(Dataset entries)

=== Section Start ===

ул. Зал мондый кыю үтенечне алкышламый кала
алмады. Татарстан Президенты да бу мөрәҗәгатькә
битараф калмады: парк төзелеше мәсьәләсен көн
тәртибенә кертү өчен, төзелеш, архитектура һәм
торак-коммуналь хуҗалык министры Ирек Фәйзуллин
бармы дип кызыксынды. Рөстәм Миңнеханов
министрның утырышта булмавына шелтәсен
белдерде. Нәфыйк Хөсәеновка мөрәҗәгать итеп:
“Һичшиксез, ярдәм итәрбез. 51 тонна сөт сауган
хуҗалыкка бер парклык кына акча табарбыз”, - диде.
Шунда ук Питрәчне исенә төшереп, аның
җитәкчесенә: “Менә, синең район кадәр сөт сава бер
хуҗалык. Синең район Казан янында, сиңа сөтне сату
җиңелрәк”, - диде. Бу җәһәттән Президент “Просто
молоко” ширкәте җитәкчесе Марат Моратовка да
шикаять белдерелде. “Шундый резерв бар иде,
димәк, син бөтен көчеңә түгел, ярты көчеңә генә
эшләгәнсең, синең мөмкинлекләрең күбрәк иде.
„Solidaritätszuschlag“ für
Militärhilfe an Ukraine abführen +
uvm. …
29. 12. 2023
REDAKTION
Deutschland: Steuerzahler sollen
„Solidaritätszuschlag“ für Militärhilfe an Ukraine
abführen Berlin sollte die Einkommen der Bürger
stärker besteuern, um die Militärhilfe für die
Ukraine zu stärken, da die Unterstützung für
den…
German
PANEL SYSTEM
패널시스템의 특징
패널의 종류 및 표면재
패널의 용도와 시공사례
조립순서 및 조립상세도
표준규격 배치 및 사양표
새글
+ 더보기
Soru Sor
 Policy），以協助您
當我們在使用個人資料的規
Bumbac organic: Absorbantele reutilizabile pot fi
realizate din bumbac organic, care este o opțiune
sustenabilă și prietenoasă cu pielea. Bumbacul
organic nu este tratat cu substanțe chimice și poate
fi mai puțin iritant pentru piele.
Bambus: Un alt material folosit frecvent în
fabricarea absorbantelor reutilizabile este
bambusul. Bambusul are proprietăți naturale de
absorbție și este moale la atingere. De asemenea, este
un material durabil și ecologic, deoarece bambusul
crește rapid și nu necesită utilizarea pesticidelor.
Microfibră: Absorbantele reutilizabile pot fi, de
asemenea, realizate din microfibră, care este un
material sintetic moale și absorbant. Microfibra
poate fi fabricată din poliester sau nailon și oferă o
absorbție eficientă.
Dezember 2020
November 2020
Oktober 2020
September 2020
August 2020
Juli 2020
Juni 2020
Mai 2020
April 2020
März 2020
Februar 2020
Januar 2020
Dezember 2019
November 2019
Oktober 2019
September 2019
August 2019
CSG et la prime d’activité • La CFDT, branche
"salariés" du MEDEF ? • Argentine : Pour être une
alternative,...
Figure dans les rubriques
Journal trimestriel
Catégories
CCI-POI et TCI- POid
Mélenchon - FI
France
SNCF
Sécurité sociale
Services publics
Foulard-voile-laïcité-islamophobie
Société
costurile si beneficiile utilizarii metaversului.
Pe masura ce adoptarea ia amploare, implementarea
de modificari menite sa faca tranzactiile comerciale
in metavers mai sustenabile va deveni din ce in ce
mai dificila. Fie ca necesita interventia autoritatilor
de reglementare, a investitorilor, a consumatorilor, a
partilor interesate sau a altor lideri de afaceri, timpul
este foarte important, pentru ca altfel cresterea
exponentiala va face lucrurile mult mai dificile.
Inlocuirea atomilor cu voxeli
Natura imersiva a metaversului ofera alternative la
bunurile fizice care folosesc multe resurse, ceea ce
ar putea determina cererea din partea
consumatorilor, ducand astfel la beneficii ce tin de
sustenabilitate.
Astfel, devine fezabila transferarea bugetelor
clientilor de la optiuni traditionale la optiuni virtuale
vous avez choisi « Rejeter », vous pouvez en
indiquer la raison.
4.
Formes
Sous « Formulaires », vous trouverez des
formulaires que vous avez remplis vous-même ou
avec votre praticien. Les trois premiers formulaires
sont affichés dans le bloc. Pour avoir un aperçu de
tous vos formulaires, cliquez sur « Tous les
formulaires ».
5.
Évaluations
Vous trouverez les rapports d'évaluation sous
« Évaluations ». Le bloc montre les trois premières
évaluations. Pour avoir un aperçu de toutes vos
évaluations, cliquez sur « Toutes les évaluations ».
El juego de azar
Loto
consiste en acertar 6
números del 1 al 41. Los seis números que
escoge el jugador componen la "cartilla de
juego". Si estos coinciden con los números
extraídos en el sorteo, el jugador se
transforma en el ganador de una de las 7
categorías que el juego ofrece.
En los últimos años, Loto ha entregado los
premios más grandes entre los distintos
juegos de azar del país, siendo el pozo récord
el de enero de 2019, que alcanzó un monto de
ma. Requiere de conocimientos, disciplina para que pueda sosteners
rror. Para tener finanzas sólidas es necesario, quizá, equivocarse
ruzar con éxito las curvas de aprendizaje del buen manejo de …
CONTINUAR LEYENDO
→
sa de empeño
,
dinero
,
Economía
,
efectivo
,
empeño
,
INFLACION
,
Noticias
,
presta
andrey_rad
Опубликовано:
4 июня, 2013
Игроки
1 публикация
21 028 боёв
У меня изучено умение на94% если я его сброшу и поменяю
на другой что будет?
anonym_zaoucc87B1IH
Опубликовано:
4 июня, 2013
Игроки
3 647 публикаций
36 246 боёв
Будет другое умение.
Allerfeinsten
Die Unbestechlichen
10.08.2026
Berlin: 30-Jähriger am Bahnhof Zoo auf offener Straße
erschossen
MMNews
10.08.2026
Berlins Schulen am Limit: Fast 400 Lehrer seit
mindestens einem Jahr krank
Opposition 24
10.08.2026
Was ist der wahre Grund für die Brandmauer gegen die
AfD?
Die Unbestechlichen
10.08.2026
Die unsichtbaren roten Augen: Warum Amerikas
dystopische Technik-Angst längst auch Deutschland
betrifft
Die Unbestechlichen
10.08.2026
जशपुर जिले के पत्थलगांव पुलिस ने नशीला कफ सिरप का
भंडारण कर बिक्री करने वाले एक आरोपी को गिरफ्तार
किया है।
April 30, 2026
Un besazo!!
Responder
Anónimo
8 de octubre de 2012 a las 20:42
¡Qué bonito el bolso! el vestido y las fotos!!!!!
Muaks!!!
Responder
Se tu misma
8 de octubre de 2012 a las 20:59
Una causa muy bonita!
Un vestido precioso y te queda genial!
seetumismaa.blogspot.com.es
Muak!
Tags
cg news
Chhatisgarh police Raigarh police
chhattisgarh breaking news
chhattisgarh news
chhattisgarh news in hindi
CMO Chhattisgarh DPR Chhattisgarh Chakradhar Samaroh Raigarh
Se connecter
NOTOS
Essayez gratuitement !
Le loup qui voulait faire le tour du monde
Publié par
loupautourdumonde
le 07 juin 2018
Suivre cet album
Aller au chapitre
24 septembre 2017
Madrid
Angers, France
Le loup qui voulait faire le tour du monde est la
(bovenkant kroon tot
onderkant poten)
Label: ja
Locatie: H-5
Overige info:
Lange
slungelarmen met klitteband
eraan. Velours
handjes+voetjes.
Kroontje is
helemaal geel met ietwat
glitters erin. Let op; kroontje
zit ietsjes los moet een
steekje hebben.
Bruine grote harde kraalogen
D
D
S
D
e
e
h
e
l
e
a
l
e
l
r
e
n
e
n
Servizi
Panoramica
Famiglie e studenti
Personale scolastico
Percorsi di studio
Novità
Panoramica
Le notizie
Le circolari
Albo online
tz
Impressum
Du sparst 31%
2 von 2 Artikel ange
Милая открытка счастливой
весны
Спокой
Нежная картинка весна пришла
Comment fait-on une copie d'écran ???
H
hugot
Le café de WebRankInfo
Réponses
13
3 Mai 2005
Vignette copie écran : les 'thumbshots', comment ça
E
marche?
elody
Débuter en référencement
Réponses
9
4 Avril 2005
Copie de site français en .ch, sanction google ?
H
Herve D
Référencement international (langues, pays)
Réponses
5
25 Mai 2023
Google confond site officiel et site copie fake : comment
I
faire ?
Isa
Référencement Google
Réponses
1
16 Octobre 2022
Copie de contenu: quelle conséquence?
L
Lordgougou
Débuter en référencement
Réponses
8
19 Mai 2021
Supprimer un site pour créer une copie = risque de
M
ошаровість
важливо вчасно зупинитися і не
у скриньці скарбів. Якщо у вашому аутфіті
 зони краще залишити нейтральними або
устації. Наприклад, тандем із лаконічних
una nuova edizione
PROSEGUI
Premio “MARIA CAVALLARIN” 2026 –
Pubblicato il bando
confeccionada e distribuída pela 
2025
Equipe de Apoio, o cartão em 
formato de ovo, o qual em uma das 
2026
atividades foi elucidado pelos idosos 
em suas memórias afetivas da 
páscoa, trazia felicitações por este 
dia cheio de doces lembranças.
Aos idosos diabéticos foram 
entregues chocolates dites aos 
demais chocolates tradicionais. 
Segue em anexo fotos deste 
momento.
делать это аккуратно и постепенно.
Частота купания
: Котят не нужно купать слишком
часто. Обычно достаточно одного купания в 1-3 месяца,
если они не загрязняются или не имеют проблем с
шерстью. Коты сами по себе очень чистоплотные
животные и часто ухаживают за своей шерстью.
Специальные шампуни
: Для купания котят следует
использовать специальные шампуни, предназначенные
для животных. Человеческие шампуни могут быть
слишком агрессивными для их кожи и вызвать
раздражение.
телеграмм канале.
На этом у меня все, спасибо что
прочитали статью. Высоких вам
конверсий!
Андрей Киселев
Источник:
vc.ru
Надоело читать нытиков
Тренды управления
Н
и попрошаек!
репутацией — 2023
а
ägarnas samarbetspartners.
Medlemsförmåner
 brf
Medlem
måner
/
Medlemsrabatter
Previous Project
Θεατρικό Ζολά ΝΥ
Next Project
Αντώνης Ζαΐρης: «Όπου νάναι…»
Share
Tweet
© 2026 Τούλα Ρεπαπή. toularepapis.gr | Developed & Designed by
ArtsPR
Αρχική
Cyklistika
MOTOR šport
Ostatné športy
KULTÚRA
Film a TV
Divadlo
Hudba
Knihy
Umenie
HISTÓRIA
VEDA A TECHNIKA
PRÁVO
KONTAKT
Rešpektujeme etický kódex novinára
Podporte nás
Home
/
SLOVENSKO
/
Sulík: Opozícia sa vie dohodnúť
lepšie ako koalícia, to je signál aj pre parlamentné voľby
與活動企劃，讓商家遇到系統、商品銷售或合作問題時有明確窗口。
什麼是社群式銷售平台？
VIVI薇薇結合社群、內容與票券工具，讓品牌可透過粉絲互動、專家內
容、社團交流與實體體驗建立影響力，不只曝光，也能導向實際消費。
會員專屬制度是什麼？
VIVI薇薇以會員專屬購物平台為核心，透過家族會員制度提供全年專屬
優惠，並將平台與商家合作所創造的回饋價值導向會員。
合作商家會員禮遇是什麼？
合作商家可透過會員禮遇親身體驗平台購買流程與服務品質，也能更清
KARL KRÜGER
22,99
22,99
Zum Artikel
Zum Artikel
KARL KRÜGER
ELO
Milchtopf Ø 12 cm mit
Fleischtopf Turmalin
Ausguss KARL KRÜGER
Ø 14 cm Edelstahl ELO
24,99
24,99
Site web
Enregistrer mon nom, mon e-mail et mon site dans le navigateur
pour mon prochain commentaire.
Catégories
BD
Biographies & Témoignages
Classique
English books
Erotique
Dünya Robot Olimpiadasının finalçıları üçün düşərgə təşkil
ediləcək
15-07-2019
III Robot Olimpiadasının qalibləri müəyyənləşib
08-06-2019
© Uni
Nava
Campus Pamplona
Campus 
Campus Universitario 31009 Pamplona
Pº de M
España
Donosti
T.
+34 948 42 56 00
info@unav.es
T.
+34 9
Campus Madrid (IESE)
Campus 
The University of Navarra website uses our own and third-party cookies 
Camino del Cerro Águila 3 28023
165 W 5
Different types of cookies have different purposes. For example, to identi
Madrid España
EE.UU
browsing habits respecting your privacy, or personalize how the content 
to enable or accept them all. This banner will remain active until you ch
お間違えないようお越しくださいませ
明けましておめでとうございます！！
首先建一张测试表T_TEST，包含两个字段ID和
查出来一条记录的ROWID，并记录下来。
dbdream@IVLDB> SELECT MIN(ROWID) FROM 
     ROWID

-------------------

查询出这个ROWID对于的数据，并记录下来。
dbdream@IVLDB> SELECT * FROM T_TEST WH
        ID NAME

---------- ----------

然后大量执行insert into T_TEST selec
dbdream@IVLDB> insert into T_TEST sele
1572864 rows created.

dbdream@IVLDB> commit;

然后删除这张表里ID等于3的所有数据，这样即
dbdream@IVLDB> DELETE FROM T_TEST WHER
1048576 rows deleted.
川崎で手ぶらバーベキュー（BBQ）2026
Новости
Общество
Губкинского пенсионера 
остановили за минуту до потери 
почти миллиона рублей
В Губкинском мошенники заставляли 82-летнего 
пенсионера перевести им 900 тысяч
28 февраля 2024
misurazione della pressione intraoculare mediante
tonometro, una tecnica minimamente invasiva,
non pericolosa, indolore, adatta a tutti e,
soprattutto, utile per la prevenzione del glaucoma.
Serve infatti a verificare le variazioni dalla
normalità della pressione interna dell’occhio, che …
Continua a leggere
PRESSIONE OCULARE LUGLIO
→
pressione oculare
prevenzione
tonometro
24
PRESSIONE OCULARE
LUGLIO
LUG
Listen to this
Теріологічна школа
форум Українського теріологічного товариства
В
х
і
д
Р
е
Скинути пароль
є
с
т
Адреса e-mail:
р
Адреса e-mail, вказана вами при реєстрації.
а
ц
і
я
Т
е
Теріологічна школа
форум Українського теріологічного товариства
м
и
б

=== Section End ===

What you should do: Count how many lines in the data contain the word "moale". Reply with that number only.

Output for this exercise: 2